3) Everyone only wants the best for our church, though we disagree, even have radically different views of what “best” would be. We’ve got history. Old battles are remembered. Hurts linger, still smart. We can be passionate in our differences. Each of us can become intransigent. Or is tending a golden cow. It can feel like someone else’s way is going to lead to ruin. Clarifying our corporate vision and goals may help. Acknowledging that community life is always a give and take could make a difference. But tensions within the community are also just human.
Battling wills or winner and loser paradigms draw lines… form cliques… complicate and confuse further… create more hurt and delay than necessary for getting where God wants us to go. Instead, let’s give each other “the benefit of the doubt,” (sort of a human incarnation of grace). Collaboration as the heart of our engagement gives us greater ability to listen and learn from one another.
4) Scientific method works by gathering empirical information. In a number of different situations recently, we’ve launched into long, tense, and what turned out to be misguided conversations and meetings. Why? Because we have taken up an issue before gathering the necessary information. Misinformation and ignorance create tensions that later-arriving contra-indicating facts struggle to dispel.
In other cases, we have asked a person or two to do some “reconnaissance work,” gathering information for the meeting. When someone else hears of their assignment, there been a suspicion that “something is going on.” What’s going on? We are trying to prepare meetings so they make the best of your time and effort, and turn out productive.

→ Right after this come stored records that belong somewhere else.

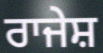
ਰਾਜੇਸ਼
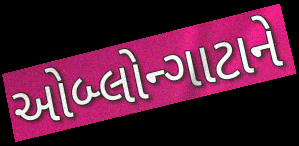
ઓબ્લોન્ગાટાને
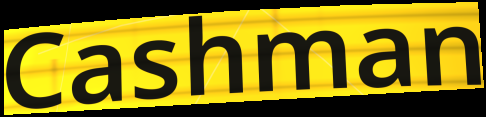
Cashman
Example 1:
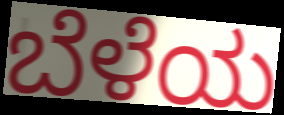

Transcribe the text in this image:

ಬೆಳೆಯ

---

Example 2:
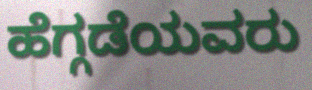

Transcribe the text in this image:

ಹೆಗ್ಗಡೆಯವರು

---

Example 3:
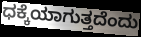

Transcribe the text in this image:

ಧಕ್ಕೆಯಾಗುತ್ತದೆಂದು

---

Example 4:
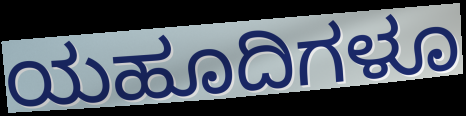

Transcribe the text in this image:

ಯಹೂದಿಗಳೂ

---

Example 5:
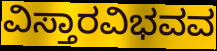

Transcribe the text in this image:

ವಿಸ್ತಾರವಿಭವವ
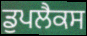
ਡੁਪਲੈਕਸ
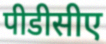
पीडीसीए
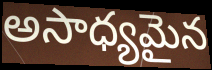
అసాధ్యమైన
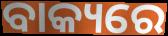
ବାକ୍ୟରେ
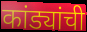
कांड्यांची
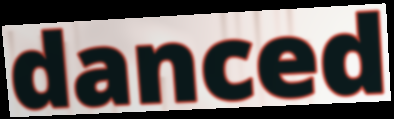
danced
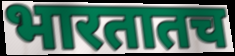
भारतातच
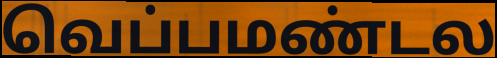
வெப்பமண்டல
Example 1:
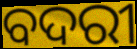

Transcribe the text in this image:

ବଦରୀ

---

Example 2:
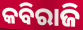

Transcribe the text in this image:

କବିରାଜି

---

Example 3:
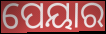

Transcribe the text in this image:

ପେୟାର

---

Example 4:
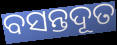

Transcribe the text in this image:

ବସନ୍ତଦୂତ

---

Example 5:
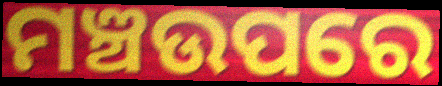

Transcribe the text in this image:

ମଞ୍ଚଉପରେ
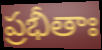
ప్రభీతాః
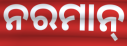
ନରମାନ୍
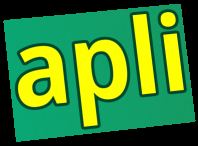
apli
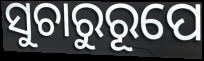
ସୁଚାରୁରୂପେ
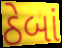
ઠેબાં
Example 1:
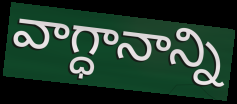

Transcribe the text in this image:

వాగ్ధానాన్ని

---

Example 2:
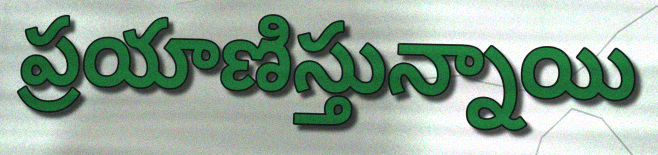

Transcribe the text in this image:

ప్రయాణిస్తున్నాయి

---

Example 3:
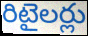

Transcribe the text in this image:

రిటైలర్లు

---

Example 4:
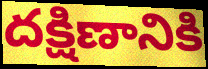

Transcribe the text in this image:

దక్షిణానికి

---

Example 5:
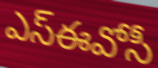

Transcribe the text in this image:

ఎస్ఈవోసీ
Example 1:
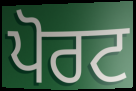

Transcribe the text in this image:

ਪੋਰਟ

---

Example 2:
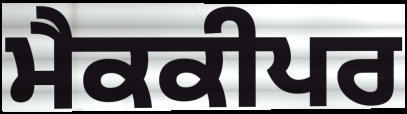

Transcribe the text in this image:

ਮੈਕਕੀਪਰ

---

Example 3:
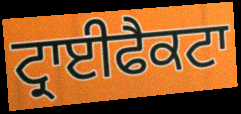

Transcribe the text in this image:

ਟ੍ਰਾਈਫੈਕਟਾ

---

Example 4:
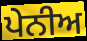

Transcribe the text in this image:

ਪੇਨੀਅ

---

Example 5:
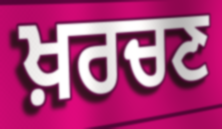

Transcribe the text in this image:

ਖ਼ਰਚਣ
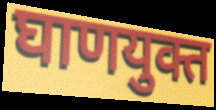
घाणयुक्त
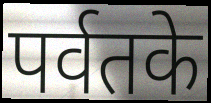
पर्वतके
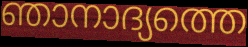
ഞാനാദ്യത്തെ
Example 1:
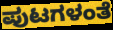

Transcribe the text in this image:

ಪುಟಗಳಂತೆ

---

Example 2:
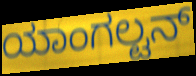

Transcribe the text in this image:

ಯಾಂಗಲ್ಟನ್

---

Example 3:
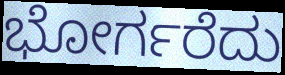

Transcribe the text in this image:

ಭೋರ್ಗರೆದು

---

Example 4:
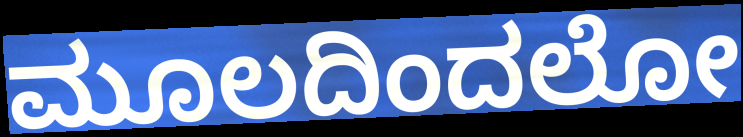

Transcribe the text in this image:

ಮೂಲದಿಂದಲೋ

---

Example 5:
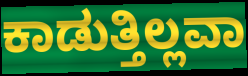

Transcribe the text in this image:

ಕಾಡುತ್ತಿಲ್ಲವಾ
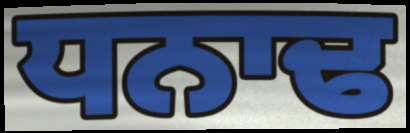
ਧਨਾਢ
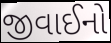
જીવાઈનો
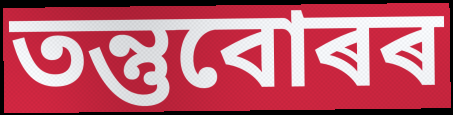
তন্তুবোৰৰ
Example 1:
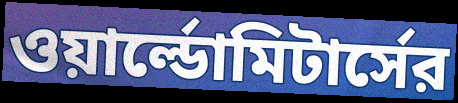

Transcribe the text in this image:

ওয়ার্ল্ডোমিটার্সের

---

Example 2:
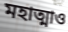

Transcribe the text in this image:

মহাত্মাও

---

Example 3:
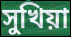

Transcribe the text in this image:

সুখিয়া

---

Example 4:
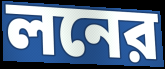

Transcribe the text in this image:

লনের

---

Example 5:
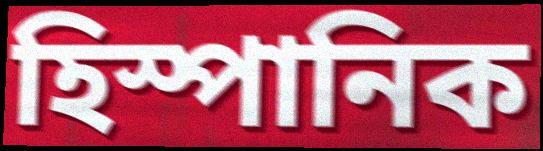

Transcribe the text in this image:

হিস্পানিক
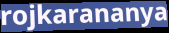
rojkarananya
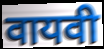
वायवी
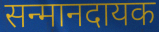
सन्मानदायक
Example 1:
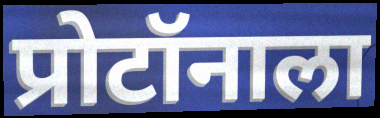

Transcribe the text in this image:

प्रोटॉनाला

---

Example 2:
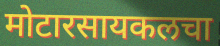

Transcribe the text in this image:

मोटारसायकलचा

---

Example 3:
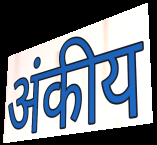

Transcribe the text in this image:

अंकीय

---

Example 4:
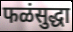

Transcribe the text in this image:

फळंसुद्धा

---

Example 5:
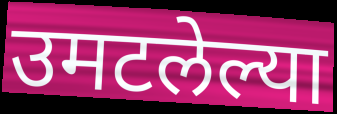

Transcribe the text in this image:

उमटलेल्या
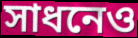
সাধনেও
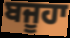
ਬਜੂਹਾ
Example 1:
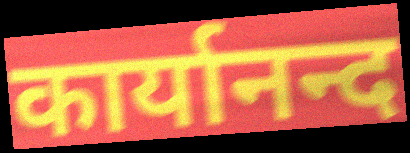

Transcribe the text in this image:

कार्यानन्द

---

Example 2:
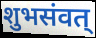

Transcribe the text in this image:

शुभसंवत्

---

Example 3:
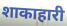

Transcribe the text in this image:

शाकाहारी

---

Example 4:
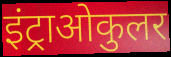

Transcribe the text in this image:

इंट्राओकुलर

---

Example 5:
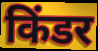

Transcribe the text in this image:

किंडर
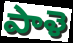
పాళె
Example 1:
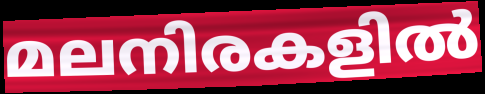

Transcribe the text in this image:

മലനിരകളിൽ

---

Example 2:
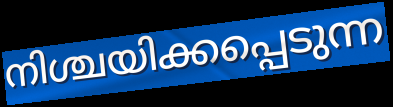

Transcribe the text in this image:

നിശ്ചയിക്കപ്പെടുന്ന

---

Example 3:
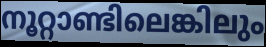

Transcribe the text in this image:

നൂറ്റാണ്ടിലെങ്കിലും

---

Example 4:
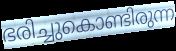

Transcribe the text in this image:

ഭരിച്ചുകൊണ്ടിരുന്ന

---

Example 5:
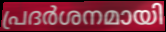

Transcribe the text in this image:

പ്രദർശനമായി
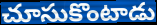
చూసుకొంటాడు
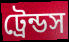
ট্রেন্ডস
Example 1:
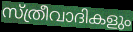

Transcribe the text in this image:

സ്ത്രീവാദികളും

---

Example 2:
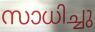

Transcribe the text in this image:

സാധിച്ചു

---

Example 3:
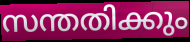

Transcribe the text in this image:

സന്തതിക്കും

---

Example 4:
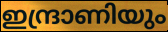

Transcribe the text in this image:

ഇന്ദ്രാണിയും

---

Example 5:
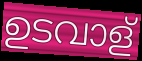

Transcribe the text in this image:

ഉടവാള്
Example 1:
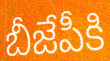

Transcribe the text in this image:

బీజేపీకి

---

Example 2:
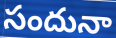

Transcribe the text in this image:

సందునా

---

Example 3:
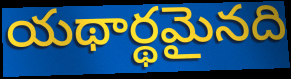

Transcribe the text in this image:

యథార్థమైనది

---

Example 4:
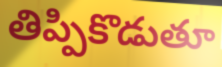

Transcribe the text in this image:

తిప్పికొడుతూ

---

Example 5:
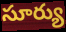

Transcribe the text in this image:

సూర్యు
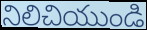
నిలిచియుండి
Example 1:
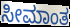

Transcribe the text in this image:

ಸೀಮಾಂತ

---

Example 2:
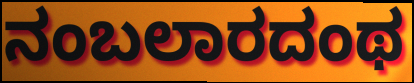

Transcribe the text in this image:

ನಂಬಲಾರದಂಥ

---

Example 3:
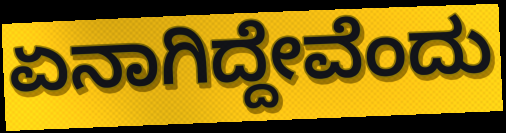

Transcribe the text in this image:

ಏನಾಗಿದ್ದೇವೆಂದು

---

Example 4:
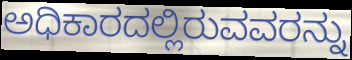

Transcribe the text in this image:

ಅಧಿಕಾರದಲ್ಲಿರುವವರನ್ನು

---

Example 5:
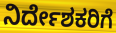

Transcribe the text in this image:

ನಿರ್ದೇಶಕರಿಗೆ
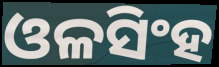
ଓଳସିଂହ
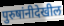
पुरुषांनीदेखील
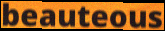
beauteous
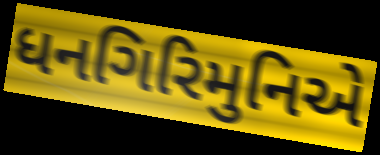
ધનગિરિમુનિએ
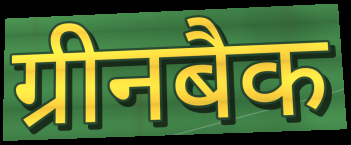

5) For every 10 people in the church we need a small group. The Elders grew in effectiveness all year: tough issues are much less daunting for them now. Besides clarifying their role in our new governance structure, they have come to know and care about one another.
Our last meeting, we spent the first 45 minutes checking in with one another personally. Leadership groups and ministry teams at Old First are meant to be spiritual companion groups too– among the smaller, intimate settings where people find their place among the greater whole.
I learned last year folks at Old First are too busy to sync schedules. Without set times, it is hard to schedule meetings. If there’s a set time, but no work, cancel the meeting– or just gather briefly to check in with one another. We all need to be cared for.